_Data for this task:_

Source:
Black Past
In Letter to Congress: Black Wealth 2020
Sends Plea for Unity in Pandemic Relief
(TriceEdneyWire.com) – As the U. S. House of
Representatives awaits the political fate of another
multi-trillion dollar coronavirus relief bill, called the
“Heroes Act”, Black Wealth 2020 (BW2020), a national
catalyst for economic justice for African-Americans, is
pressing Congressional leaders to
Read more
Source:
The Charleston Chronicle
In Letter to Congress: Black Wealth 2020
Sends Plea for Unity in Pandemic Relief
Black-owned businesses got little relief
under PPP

--

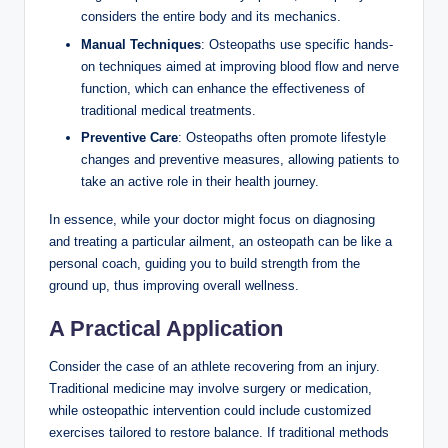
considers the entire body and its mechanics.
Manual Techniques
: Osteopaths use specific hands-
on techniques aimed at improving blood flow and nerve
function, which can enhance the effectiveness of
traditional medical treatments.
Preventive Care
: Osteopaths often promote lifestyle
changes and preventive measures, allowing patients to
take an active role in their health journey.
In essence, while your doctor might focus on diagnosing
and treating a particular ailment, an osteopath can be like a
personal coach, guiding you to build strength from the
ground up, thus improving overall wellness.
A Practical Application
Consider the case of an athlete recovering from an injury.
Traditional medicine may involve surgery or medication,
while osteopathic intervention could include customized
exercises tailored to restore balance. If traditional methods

_Try it:_ Whatever else the listing above holds, retype exactly only the lines from the one containing "function, which can" to the one containing "exercises tailored to", both ends kept.

_Exercise answer:_
function, which can enhance the effectiveness of
traditional medical treatments.
Preventive Care
: Osteopaths often promote lifestyle
changes and preventive measures, allowing patients to
take an active role in their health journey.
In essence, while your doctor might focus on diagnosing
and treating a particular ailment, an osteopath can be like a
personal coach, guiding you to build strength from the
ground up, thus improving overall wellness.
A Practical Application
Consider the case of an athlete recovering from an injury.
Traditional medicine may involve surgery or medication,
while osteopathic intervention could include customized
exercises tailored to restore balance. If traditional methods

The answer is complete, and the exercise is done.